Pernyataan tersebut disampaikan Wider Nurlatu kepada media pada hari Selasa (9/12/2025). Ia menjelaskan bahwa pihak ahli waris, pemilik lahan asli, dan orang adat yang mewakili 24 suku serta 24 marga di Pulau Buru telah lama menunggu penyelesaian masalah hak atas tanah dan lahan adat mereka, tetapi hingga saat ini belum ada kemajuan.
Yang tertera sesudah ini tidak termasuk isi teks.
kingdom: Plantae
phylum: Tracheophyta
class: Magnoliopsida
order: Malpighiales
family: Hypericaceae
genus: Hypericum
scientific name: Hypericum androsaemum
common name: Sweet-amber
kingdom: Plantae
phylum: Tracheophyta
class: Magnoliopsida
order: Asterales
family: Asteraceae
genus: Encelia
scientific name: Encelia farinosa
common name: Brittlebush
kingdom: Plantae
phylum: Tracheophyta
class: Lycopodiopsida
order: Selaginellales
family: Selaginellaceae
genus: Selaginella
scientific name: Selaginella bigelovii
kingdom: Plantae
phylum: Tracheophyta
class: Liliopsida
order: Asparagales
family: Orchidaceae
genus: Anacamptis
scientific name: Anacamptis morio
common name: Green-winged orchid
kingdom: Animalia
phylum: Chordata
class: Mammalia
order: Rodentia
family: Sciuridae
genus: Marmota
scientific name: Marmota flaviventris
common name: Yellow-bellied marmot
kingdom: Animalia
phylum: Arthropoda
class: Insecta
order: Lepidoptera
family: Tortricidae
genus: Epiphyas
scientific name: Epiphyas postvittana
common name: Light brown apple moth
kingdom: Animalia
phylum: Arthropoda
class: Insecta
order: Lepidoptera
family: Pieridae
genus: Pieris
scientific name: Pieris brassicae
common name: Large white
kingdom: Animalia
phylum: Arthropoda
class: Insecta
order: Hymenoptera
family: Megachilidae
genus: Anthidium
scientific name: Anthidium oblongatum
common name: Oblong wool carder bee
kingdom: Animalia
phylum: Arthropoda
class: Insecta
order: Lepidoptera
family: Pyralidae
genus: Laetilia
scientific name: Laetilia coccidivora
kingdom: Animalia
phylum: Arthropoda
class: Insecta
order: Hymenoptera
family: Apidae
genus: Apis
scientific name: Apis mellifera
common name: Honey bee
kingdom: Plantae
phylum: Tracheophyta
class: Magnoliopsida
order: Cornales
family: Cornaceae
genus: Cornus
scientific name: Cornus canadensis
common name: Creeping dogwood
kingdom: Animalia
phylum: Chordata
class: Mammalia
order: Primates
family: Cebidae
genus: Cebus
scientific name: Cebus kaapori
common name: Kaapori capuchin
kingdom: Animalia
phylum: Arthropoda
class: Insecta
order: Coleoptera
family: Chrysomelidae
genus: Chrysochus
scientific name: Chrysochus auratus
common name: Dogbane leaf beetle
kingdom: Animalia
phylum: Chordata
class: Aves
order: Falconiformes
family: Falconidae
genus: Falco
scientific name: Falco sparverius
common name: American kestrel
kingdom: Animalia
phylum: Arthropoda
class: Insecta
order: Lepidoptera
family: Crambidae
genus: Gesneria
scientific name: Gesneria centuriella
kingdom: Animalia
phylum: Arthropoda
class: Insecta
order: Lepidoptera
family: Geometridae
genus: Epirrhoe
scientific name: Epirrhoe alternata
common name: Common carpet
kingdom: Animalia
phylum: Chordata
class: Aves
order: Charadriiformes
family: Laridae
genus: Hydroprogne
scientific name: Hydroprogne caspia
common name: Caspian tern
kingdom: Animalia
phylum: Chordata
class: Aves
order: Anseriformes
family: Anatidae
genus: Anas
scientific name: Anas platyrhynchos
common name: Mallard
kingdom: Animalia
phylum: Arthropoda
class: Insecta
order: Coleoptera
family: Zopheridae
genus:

“Kami menghimbau Pemerintah Provinsi Maluku segera mengambil langkah tegas dengan mencabut izin IPR kepada 10 koperasi tersebut,” tegas Wider. Menurutnya, selama ini tidak ada upaya nyata dari koperasi maupun pemerintah untuk menyelesaikan konflik tersebut.
“Tanpa kesepakatan yang jelas dengan pemilik lahan dan orang adat, operasional koperasi itu tidak dapat diterima dan berpotensi menimbulkan masalah yang lebih besar di masa depan,” tambahnya.
Selain menuntut pencabutan izin, keluarga ahli waris Nurlatu juga menyampaikan harapan bersama dengan seluruh masyarakat adat Pulau Buru. Mereka berharap pada tahun 2026, Pemerintah Provinsi Maluku segera memberikan izin IPR kepada 58 koperasi baru yang telah dibentuk oleh 24 marga di pulau tersebut.
“Warga adat dari 24 marga telah selesai memproses pembentukan 58 koperasi baru, dan semua telah mengajukan izin IPR kepada Pemerintah Provinsi serta Bapak Gubernur,” ujar Wider.
Ia menambahkan, pemberian izin IPR kepada koperasi adat ini bertujuan agar masyarakat dapat bekerja secara sah dan berbadan hukum di lahan adat mereka, serta menghindari konflik hak lahan seperti yang dialami oleh sepuluh koperasi sebelumnya. (MM10)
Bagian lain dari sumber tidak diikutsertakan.